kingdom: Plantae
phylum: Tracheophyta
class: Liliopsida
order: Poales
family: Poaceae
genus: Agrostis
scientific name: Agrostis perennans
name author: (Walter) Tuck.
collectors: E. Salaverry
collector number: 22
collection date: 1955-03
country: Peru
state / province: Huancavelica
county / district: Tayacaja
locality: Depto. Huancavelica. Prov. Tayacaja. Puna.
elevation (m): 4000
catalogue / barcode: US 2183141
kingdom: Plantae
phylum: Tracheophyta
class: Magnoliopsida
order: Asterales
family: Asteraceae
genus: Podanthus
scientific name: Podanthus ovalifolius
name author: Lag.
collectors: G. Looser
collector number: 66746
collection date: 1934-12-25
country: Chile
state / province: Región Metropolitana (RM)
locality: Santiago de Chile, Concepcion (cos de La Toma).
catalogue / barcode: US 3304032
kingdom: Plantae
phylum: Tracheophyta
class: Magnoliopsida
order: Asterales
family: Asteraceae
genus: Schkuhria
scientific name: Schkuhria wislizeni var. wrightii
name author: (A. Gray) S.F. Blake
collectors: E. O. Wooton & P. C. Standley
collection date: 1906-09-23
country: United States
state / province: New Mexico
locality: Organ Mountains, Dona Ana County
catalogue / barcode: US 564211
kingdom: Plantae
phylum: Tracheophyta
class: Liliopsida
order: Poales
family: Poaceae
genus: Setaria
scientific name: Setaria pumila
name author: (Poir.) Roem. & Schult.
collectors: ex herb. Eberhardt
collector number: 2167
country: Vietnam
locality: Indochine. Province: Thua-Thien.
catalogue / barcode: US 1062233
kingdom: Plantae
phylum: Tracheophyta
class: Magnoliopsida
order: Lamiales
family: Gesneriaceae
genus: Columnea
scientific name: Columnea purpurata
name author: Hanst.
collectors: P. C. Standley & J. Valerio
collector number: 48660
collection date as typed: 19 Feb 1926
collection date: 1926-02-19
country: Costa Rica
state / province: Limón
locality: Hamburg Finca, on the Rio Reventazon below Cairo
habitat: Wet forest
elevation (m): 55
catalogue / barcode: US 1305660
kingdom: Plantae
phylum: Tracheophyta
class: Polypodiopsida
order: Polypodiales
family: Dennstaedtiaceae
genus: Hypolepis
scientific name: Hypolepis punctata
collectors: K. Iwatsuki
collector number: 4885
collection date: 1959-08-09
++++++
What needs to be done: Copy all of the records above word for word.

Result for this exercise:
kingdom: Plantae
phylum: Tracheophyta
class: Liliopsida
order: Poales
family: Poaceae
genus: Agrostis
scientific name: Agrostis perennans
name author: (Walter) Tuck.
collectors: E. Salaverry
collector number: 22
collection date: 1955-03
country: Peru
state / province: Huancavelica
county / district: Tayacaja
locality: Depto. Huancavelica. Prov. Tayacaja. Puna.
elevation (m): 4000
catalogue / barcode: US 2183141
kingdom: Plantae
phylum: Tracheophyta
class: Magnoliopsida
order: Asterales
family: Asteraceae
genus: Podanthus
scientific name: Podanthus ovalifolius
name author: Lag.
collectors: G. Looser
collector number: 66746
collection date: 1934-12-25
country: Chile
state / province: Región Metropolitana (RM)
locality: Santiago de Chile, Concepcion (cos de La Toma).
catalogue / barcode: US 3304032
kingdom: Plantae
phylum: Tracheophyta
class: Magnoliopsida
order: Asterales
family: Asteraceae
genus: Schkuhria
scientific name: Schkuhria wislizeni var. wrightii
name author: (A. Gray) S.F. Blake
collectors: E. O. Wooton & P. C. Standley
collection date: 1906-09-23
country: United States
state / province: New Mexico
locality: Organ Mountains, Dona Ana County
catalogue / barcode: US 564211
kingdom: Plantae
phylum: Tracheophyta
class: Liliopsida
order: Poales
family: Poaceae
genus: Setaria
scientific name: Setaria pumila
name author: (Poir.) Roem. & Schult.
collectors: ex herb. Eberhardt
collector number: 2167
country: Vietnam
locality: Indochine. Province: Thua-Thien.
catalogue / barcode: US 1062233
kingdom: Plantae
phylum: Tracheophyta
class: Magnoliopsida
order: Lamiales
family: Gesneriaceae
genus: Columnea
scientific name: Columnea purpurata
name author: Hanst.
collectors: P. C. Standley & J. Valerio
collector number: 48660
collection date as typed: 19 Feb 1926
collection date: 1926-02-19
country: Costa Rica
state / province: Limón
locality: Hamburg Finca, on the Rio Reventazon below Cairo
habitat: Wet forest
elevation (m): 55
catalogue / barcode: US 1305660
kingdom: Plantae
phylum: Tracheophyta
class: Polypodiopsida
order: Polypodiales
family: Dennstaedtiaceae
genus: Hypolepis
scientific name: Hypolepis punctata
collectors: K. Iwatsuki
collector number: 4885
collection date: 1959-08-09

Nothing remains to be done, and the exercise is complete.